_INSTRUCTION_
Here the job is to print all of the entries below verbatim and leave out any picture.
==== GIVEN INFORMATION ====
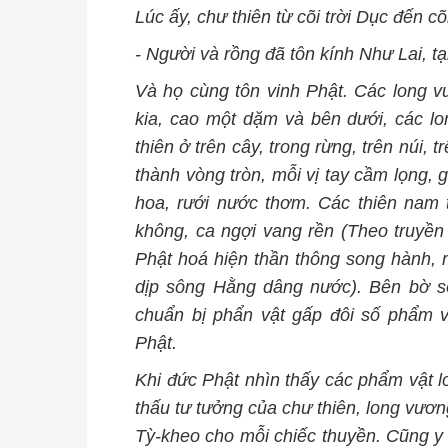
Lúc ấy, chư thiên từ cõi trời Dục đến c
- Người và rồng đã tôn kính Như Lai, t
Và họ cùng tôn vinh Phật. Các long v
kia, cao một dặm và bên dưới, các l
thiên ở trên cây, trong rừng, trên núi, t
thành vòng tròn, mỗi vị tay cầm lọng, 
hoa, rưới nước thơm. Các thiên nam t
không, ca ngợi vang rền (Theo truyền 
Phật hoá hiện thần thông song hành, m
dịp sông Hằng dâng nước). Bên bờ s
chuẩn bị phẩn vật gấp đôi số phẩm v
Phật.
Khi đức Phật nhìn thấy các phẩm vật l
thấu tư tưởng của chư thiên, long vươ
Tỳ-kheo cho mỗi chiếc thuyền. Cũng y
====
_OUTPUT FOR THIS EXERCISE_
Lúc ấy, chư thiên từ cõi trời Dục đến c
- Người và rồng đã tôn kính Như Lai, t
Và họ cùng tôn vinh Phật. Các long v
kia, cao một dặm và bên dưới, các l
thiên ở trên cây, trong rừng, trên núi, t
thành vòng tròn, mỗi vị tay cầm lọng, 
hoa, rưới nước thơm. Các thiên nam t
không, ca ngợi vang rền (Theo truyền 
Phật hoá hiện thần thông song hành, m
dịp sông Hằng dâng nước). Bên bờ s
chuẩn bị phẩn vật gấp đôi số phẩm v
Phật.
Khi đức Phật nhìn thấy các phẩm vật l
thấu tư tưởng của chư thiên, long vươ
Tỳ-kheo cho mỗi chiếc thuyền. Cũng y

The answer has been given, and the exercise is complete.